STUDY TEXT -
Senior Actor Training Program student and SAC President, Cece Otto, is presenting her one-woman show, Hyperthymesia at the Edinburgh Festival Fringe, August 4-19, 2017.
Cece was awarded a UROP grant two semesters in a row, allowing her to fund the project under the supervision of her mentor and Assistant Professor in the Department of Theatre, Robert Scott Smith.
The monologue piece Hyperthymesia is about a woman who is one of only a couple of dozen or so people who have been diagnosed with a condition characterized by highly superior autobiographical memory (HSAM). Her work explores the power of the brain, and how the ability to forget is a key element to living a happy life.
As part of the annual East to Edinburg series, Cece presented her work at the 59E59 Theaters in NYC on July 12-16. Her work was then commended by Marti Davidson Sichel, an award-winning entertainment journalist and contributor to Woman Around Town. Joseph Winer from A Young Theatre publication and company that nurtures emerging creative talent called her work, “Beautiful.”
Review from Woman Around Town:
Where Tales suffered from stiffness and forgotten lines, Cece Otto’s one-woman show Hyperthymesia offers a dynamic narrator and a fascinating story. The monologue piece is about a woman who is one of only a couple dozen or so people who have been diagnosed with a condition characterized by highly superior autobiographical memory (HSAM). In these cases, a hyperthymesiac can recall even minute details about any day during their lives from the beginning of their memory on. While many people might think about how useful an ability like that could be, Otto’s show focuses on the other edge of the sword: Happiness is being able to forget the things that have hurt you. Breakups, deaths of loved ones, scares and disappointments — all feel as fresh as the day they happened. It’s no wonder someone in the position of possessing such an extraordinary memory would do anything they can to try to forget.
Much of the play runs parallel to the life of a woman named Jill Price, at least in terms of the techniques Price employed to try to calm her thoughts, like regular and extensive journaling. People with HSAM have talked about their memories crowding their heads in any calm, still moment. Otto describes it like a swarm of bees, and the amount of detail that she wrote into the play could be just as intimidating. In between descriptive and emotional recitals of life stories (and the dates on which they occurred), she performs various series of actions and gestures, borrowing from dance, that provide slow, smooth feeling to counterbalance her narrator’s sometimes frenzied words.

REQUIRED ACTIONS -
1. Decide whether each statement agrees with the Hyperthymesia article. Answer yes or no for each and quote the words of the article that decide it: (a) Cece presented her work at the 59E59 Theaters in NYC in July; (b) the review says Otto compares the crowding memories to a flock of birds; (c) Cece received a UROP grant for a single semester only.
2. Reproduce the Hyperthymesia article word for word, from "Much of the" up to and including "sometimes frenzied words.".

SUPPLIED RECORDS -
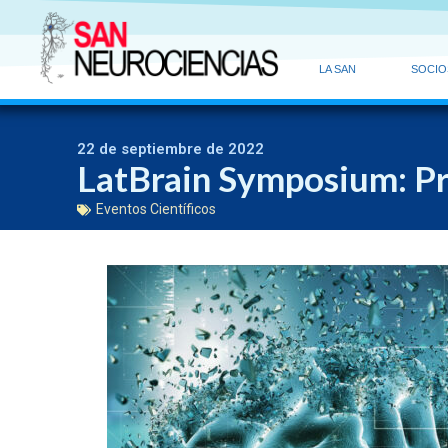
LA SAN
SOCIO
22 de septiembre de 2022
LatBrain Symposium: P
Eventos Científicos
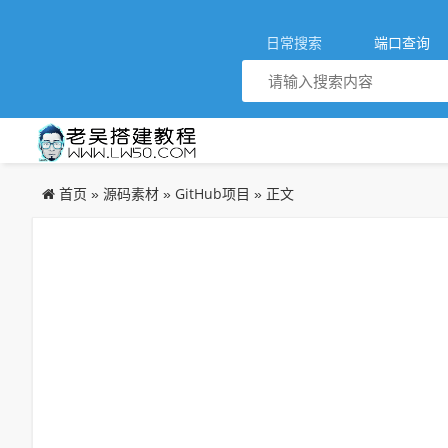
日常搜索
端口查询
首页
源码素材
GitHub项目
»
»
» 正文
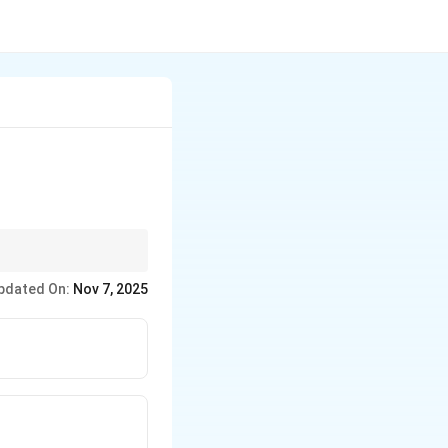
योग प्रमुखता से होता है।
pdated On:
Nov 7, 2025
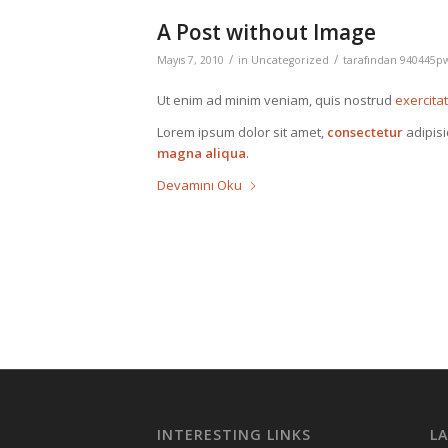
A Post without Image
/
/
Mayıs 7, 2010
in
Uncategorized
tarafından
940445p
Ut enim ad minim veniam, quis nostrud
exercita
Lorem ipsum dolor sit amet,
consectetur
adipisi
magna aliqua
.
Devamını Oku
INTERESTING LINKS
L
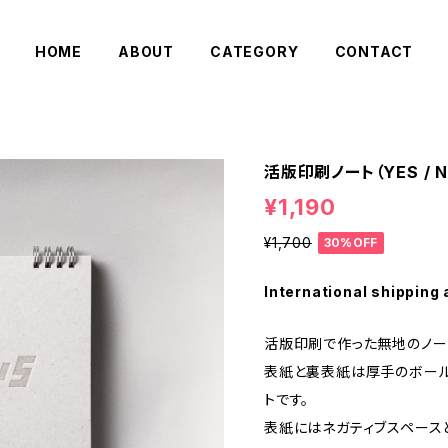
HOME
ABOUT
CATEGORY
CONTACT
活版印刷ノート（YES / N
¥1,190
¥1,700
30%OFF
International shipping 
活版印刷で作った無地のノー
表紙と裏表紙は厚手のボー
トです。
表紙にはネガティブスペースと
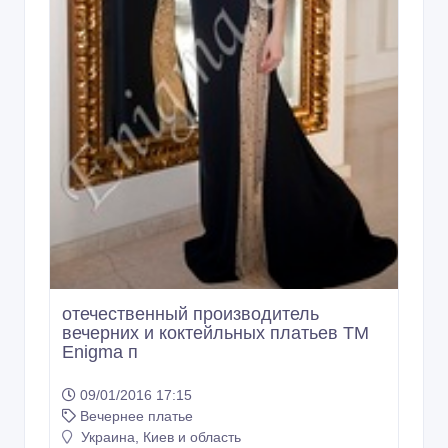
отечественный производитель
вечерних и коктейльных платьев ТМ
Enigma п
09/01/2016 17:15
Вечернее платье
Украина, Киев и область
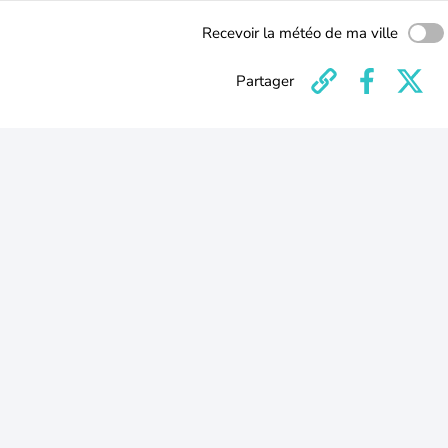
Recevoir la météo de ma ville
Partager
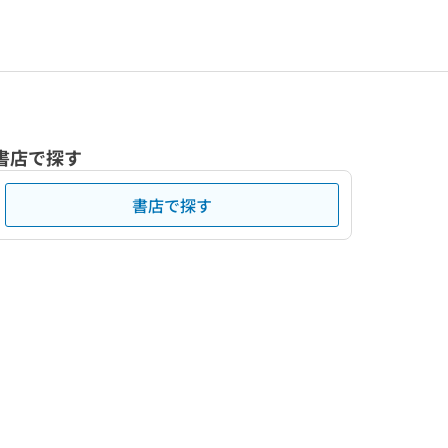
書店で探す
書店で探す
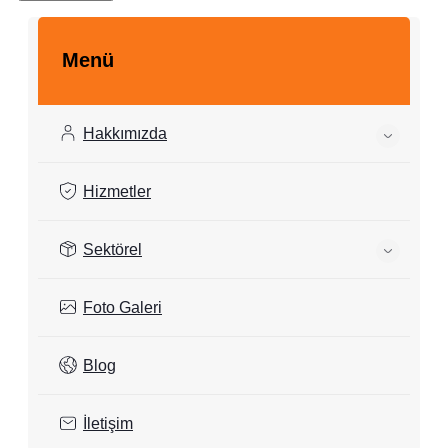
Menü
Hakkımızda
Hizmetler
Sektörel
Foto Galeri
Blog
İletişim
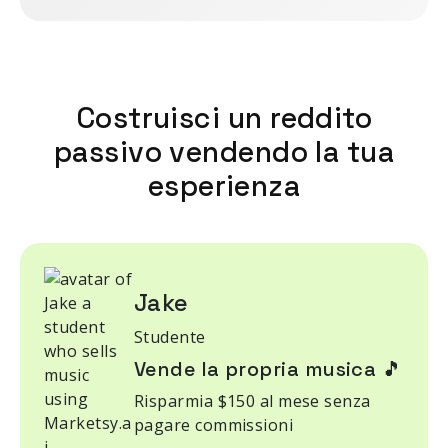
Costruisci un reddito
passivo vendendo la tua
esperienza
Jake
Studente
Vende la propria musica 🎵
Risparmia $150 al mese senza
pagare commissioni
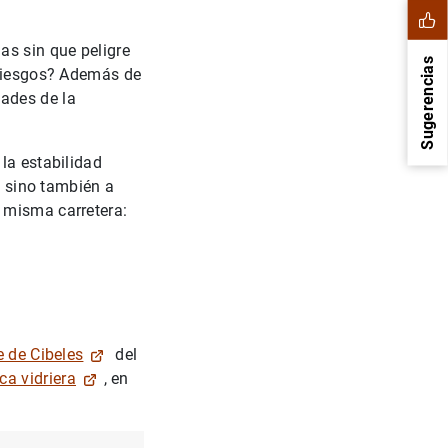
s sin que peligre
Sugerencias
 riesgos? Además de
ades de la
la estabilidad
, sino también a
 misma carretera:
1
2
 de Cibeles
del
ca vidriera
, en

SOLUTIONS IN ORDER -
1.
(a) Yes: "Cece presented her work at the 59E59 Theaters in NYC on July 12-16."
(b) No: "Otto describes it like a swarm of bees"
(c) No: "Cece was awarded a UROP grant two semesters in a row"

2.
Much of the play runs parallel to the life of a woman named Jill Price, at least in terms of the techniques Price employed to try to calm her thoughts, like regular and extensive journaling. People with HSAM have talked about their memories crowding their heads in any calm, still moment. Otto describes it like a swarm of bees, and the amount of detail that she wrote into the play could be just as intimidating. In between descriptive and emotional recitals of life stories (and the dates on which they occurred), she performs various series of actions and gestures, borrowing from dance, that provide slow, smooth feeling to counterbalance her narrator’s sometimes frenzied words.